What assumptions is your analysis making? What could make your analysis fall apart?

## Sanitation and work slowdowns

The Dept of Sanitation recently had a work slowdown to protest the vaccine mandate. You'd like to write about past work slowdowns that have caused garbage to pile up in the street, streets to not be swept, etc, and compare them to the current slowdown. You've also heard rumors that it was worse in Staten Island and a few Brooklyn neighborhoods - Marine Park and Canarsie - than everywhere else.

Use the data to find timeframes worth researching, and note how this slowdown might compare. Also, is there anything behind the geographic issue?

What assumptions is your analysis making? What could make your analysis fall apart?

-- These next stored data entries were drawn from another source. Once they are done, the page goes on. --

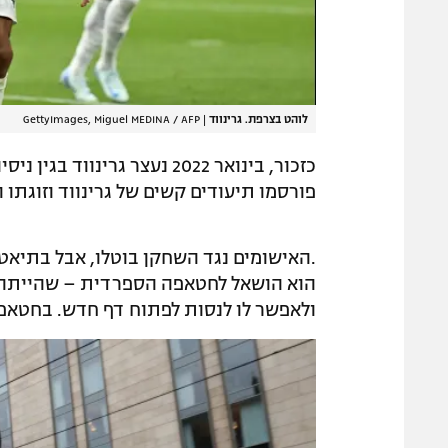
לוהט בצרפת. גרינווד
|
GettyImages, Miguel MEDINA / AFP
כזכור, בינואר 2022 נעצר גר
פורסמו תיעודים קשים של גרינווד וזוגתו ו
.האישומים נגד השחקן בוטלו, אבל בתיאט
הוא הושאל לחטאפה הספרדית – שהייתה מ
ולאפשר לו לנסות לפתוח דף חדש. בחטאפה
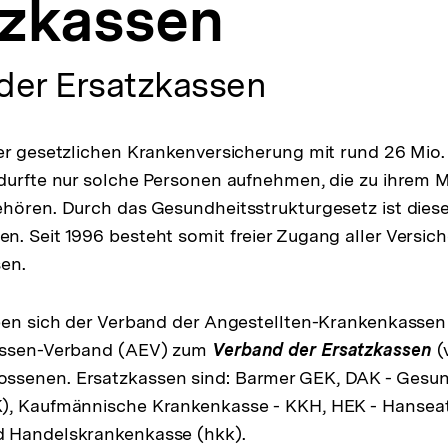
tzkassen
der Ersatzkassen
er gesetzlichen Krankenversicherung mit rund 26 Mio.
durfte nur solche Personen aufnehmen, die zu ihrem Mi
ehören. Durch das Gesundheitsstrukturgesetz ist die
. Seit 1996 besteht somit freier Zugang aller Versic
en.
aben sich der Verband der Angestellten-Krankenkasse
assen-Verband (AEV) zum
Verband der Ersatzkassen
(
senen. Ersatzkassen sind: Barmer GEK, DAK - Gesund
), Kaufmännische Krankenkasse - KKH, HEK - Hansea
 Handelskrankenkasse (hkk).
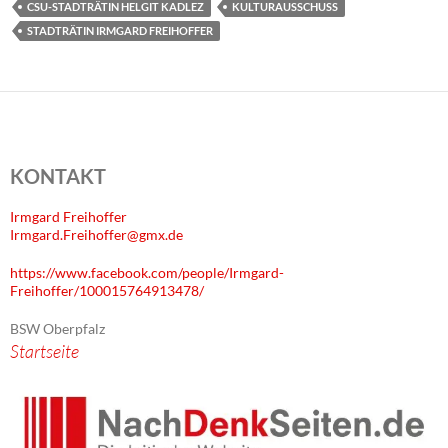
CSU-STADTRÄTIN HELGIT KADLEZ
KULTURAUSSCHUSS
STADTRÄTIN IRMGARD FREIHOFFER
KONTAKT
Irmgard Freihoffer
Irmgard.Freihoffer@gmx.de
https://www.facebook.com/people/Irmgard-
Freihoffer/100015764913478/
BSW Oberpfalz
Startseite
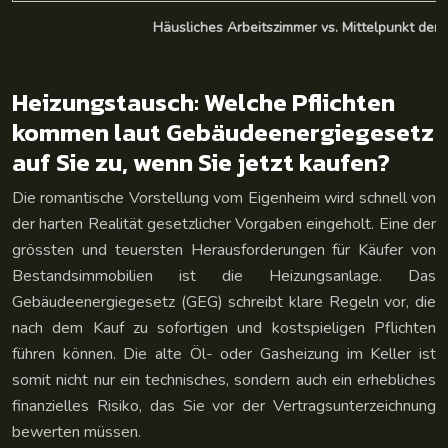
Häusliches Arbeitszimmer vs. Mittelpunkt der T
Heizungstausch: Welche Pflichten
kommen laut Gebäudeenergiegesetz
auf Sie zu, wenn Sie jetzt kaufen?
Die romantische Vorstellung vom Eigenheim wird schnell von
der harten Realität gesetzlicher Vorgaben eingeholt. Eine der
grössten und teuersten Herausforderungen für Käufer von
Bestandsimmobilien ist die Heizungsanlage. Das
Gebäudeenergiegesetz (GEG) schreibt klare Regeln vor, die
nach dem Kauf zu sofortigen und kostspieligen Pflichten
führen können. Die alte Öl- oder Gasheizung im Keller ist
somit nicht nur ein technisches, sondern auch ein erhebliches
finanzielles Risiko, das Sie vor der Vertragsunterzeichnung
bewerten müssen.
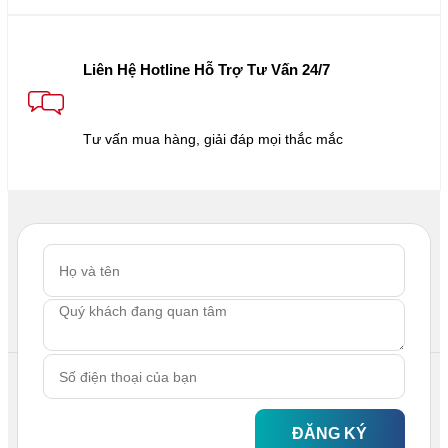
Liên Hệ Hotline Hỗ Trợ Tư Vấn 24/7
Tư vấn mua hàng, giải đáp mọi thắc mắc
ĐĂNG KÝ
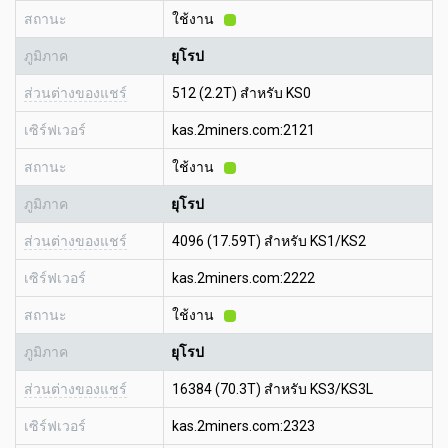
สถานะ
ใช้งาน
ภูมิภาค
ยุโรป
ส่วนต่างของแชร์
512 (2.2T) สำหรับ KS0
เซิร์ฟเวอร์
kas.2miners.com:2121
สถานะ
ใช้งาน
ภูมิภาค
ยุโรป
ส่วนต่างของแชร์
4096 (17.59T) สำหรับ KS1/KS2
เซิร์ฟเวอร์
kas.2miners.com:2222
สถานะ
ใช้งาน
ภูมิภาค
ยุโรป
ส่วนต่างของแชร์
16384 (70.3T) สำหรับ KS3/KS3L
เซิร์ฟเวอร์
kas.2miners.com:2323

## Gentrification and whining to the government

It's said that when a neighborhood gentrifies, the people who move in are quick to report things to authorities that would previously have been ignored or dealt with on a personal basis. Use the data to investigate the concept (two techniques for finding gentrifying area are using census data and using Google).

What assumptions is your analysis making? What could make your analysis fall apart? Be sure to cite your sources. 

## 311 quirks

Our editor tried to submit a 311 request using the app the other day, but it didn't go through. As we all know, news is what happens to your editor! Has the 311 mobile app ever actually stopped working?

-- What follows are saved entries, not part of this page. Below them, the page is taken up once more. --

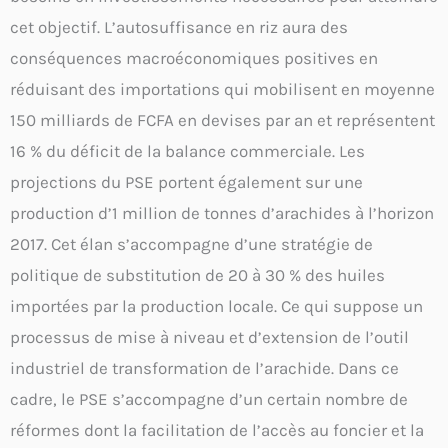
cet objectif. L’autosuffisance en riz aura des
conséquences macroéconomiques positives en
réduisant des importations qui mobilisent en moyenne
150 milliards de FCFA en devises par an et représentent
16 % du déficit de la balance commerciale. Les
projections du PSE portent également sur une
production d’1 million de tonnes d’arachides à l’horizon
2017. Cet élan s’accompagne d’une stratégie de
politique de substitution de 20 à 30 % des huiles
importées par la production locale. Ce qui suppose un
processus de mise à niveau et d’extension de l’outil
industriel de transformation de l’arachide. Dans ce
cadre, le PSE s’accompagne d’un certain nombre de
réformes dont la facilitation de l’accès au foncier et la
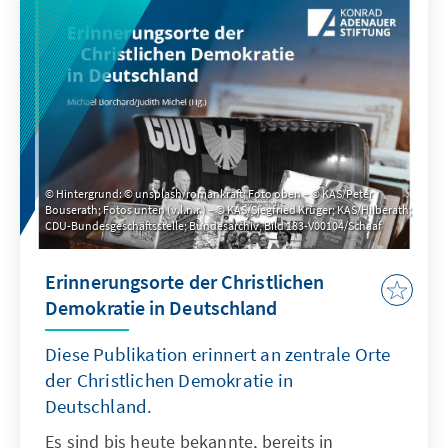
Hintergrund: © unsplash/romankraft; Foto oben – © KAS/Peter
Bouserath; Fotos unten (v.l.n.r.) – © KAS/Siegfried Krüger; KAS/Hilberath;
CDU-Bundesgeschäftsstelle; Bundesarchiv, Bild 183-V00104/Schaaf
Erinnerungsorte der Christlichen
Demokratie in Deutschland
Diese Publikation erinnert an zentrale Orte
der Christlichen Demokratie in
Deutschland.
Es sind bis heute bekannte, bereits in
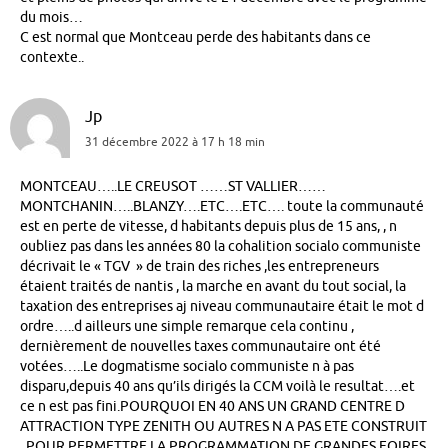
du mois…
C est normal que Montceau perde des habitants dans ce
contexte..
Jp
31 décembre 2022 à 17 h 18 min
MONTCEAU…..LE CREUSOT ……ST VALLIER……
MONTCHANIN…..BLANZY….ETC….ETC…. toute la communauté
est en perte de vitesse, d habitants depuis plus de 15 ans, , n
oubliez pas dans les années 80 la cohalition socialo communiste
décrivait le « TGV » de train des riches ,les entrepreneurs
étaient traités de nantis , la marche en avant du tout social, la
taxation des entreprises aj niveau communautaire était le mot d
ordre…..d ailleurs une simple remarque cela continu ,
dernièrement de nouvelles taxes communautaire ont été
votées…..Le dogmatisme socialo communiste n à pas
disparu,depuis 40 ans qu’ils dirigés la CCM voilà le resultat….et
ce n est pas fini.POURQUOI EN 40 ANS UN GRAND CENTRE D
ATTRACTION TYPE ZENITH OU AUTRES N A PAS ETE CONSTRUIT
, POUR PERMETTRE LA PROGRAMMATION DE GRANDES FOIRES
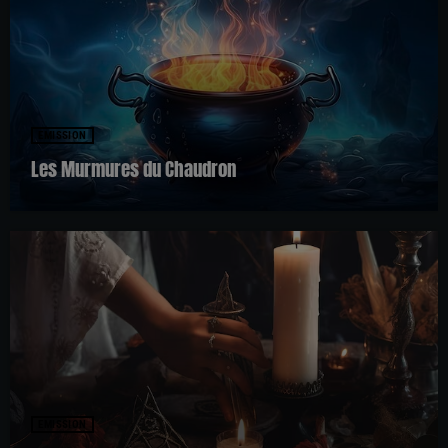
EMISSION
Les Murmures du Chaudron
EMISSION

If that's a dead end, maybe you can talk about the differences between the different submission avenues: could a mobile outage disproportionately impact a certain kind of complaint or agency? How about if the phone lines stopped working?

What assumptions is your analysis making? What could make your analysis fall apart?

## NYCHA and public funds

NYC's public housing infrastructure is failing, and one reason is lack of federal funds. While the recent spending bills passed through Congress might be able to help, the feeling is that things have really fallen apart in the past however-many years – as time goes on it gets more and more difficult for the agency in control of things to address issues in a timely manner.

If you were tasked with finding information to help a reporter writing on this topic, you will **not** reasonably be able to find much in the dataset to support or refute this. Why not? 

If you wanted to squeeze something out of this dataset anyway, what could an option be? (You might need to bring in another dataset.)